DORCHESTER COUNTY, S.C. (WCSC) - Dorchester School District 2 has one of the highest graduation rates of any district in the Lowcountry. It is routinely ranked in the top ten for overall achievement in the state.
It is also one of the worst funded.
“I see opportunities for our students. I see opportunities for our teachers. I see programs and initiatives that we have to pass on every single year,” said school board member Justin Farnsworth.
DD2 was estimated to receive $11,970 per student from a mix of local, state and federal funding for the 2020-21 school year.
Compare that to the $16,628 per student Dorchester School District Four was estimated to receive or the $20,524 in Charleston County School District and you may be able to understand Farnsworth’s frustration. The Berkeley County School district was estimated to receive $13,195 per student.
“It’s never a matter of going above and beyond and doing what we should really be able to do. It’s being able to do the absolutely barebones minimum with the lack of funding,” Farnsworth said. “We are very fortunate to have amazing professionals.”
In 2006, ACT 388 was approved by voters which changed the funding formula for schools.

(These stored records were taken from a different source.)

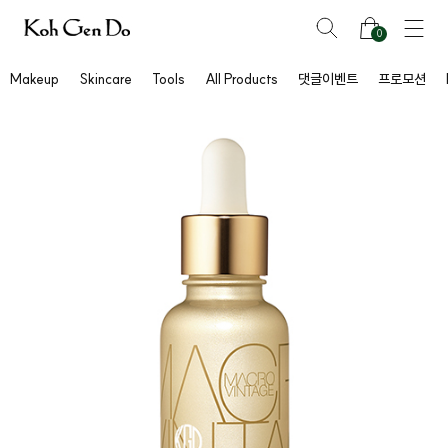
0
Makeup
Skincare
Tools
All Products
댓글이벤트
프로모션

The act did away with property tax on homes to fund school operations in exchange for allowing a one cent increase to the sales tax. As a suburb community, Dorchester District 2 has a large number of homes and significantly fewer businesses. Ultimately, DD2 is hit twice in the funding formula: once for lack of tax being collected on homes and again when people choose to shop in other areas.
Farnsworth says state lawmakers need to figure out how to fund schools more equitably.

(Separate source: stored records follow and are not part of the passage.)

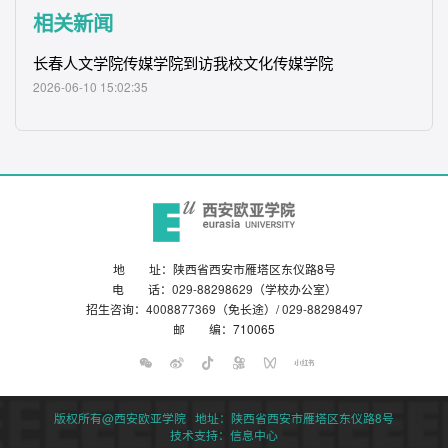
相关新闻
长春
人文学院
传媒
学院
到访
我校
文化传媒
学院
2026-06-10 15:02:35
地 址：陕西省西安市雁塔区东仪路8号
电 话：
029-88298629
（学校办公室）
招生咨询：
4008877369
（免长途）/
029-88298497
邮 编：710065
版权所有@西安欧亚学院 地址：陕西省西安市雁塔区东仪路8号
技术支持：信息中心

“Every single year this problem is not tackled, identified and nothing done about it. It just compounds every single year,” Farnsworth said. “Until folks really understand and are able to advocate for change, my concern is that nothing will change.”
If DD2 was funded per student at the same level as CCSD, it would have $225 million more in revenue. That would be a game changer for a parent like LaTonya Owings who has children in programs at other school districts.
“I have a 6-year-old. She is in kindergarten and last year, because DD2 doesn’t offer Head Start and I qualified for Head Start, I drove her to Berkeley County for the whole year,” Owings said. “Berkeley County has a lot of Head Start programs.”
She says if the district had more money, it could offer more opportunities for students and families. She would like to see merit play a role in funding.
“It should be based on rankings, the education our children are receiving, test scores – all of this stuff,” Owings said. “If we are supposed to be number one or in the top two or three then we should be granted funding.”
The Head Start program is just one example, but Farnsworth says he would like to see money go towards developing more career opportunities for students and pay raises for teachers and staff.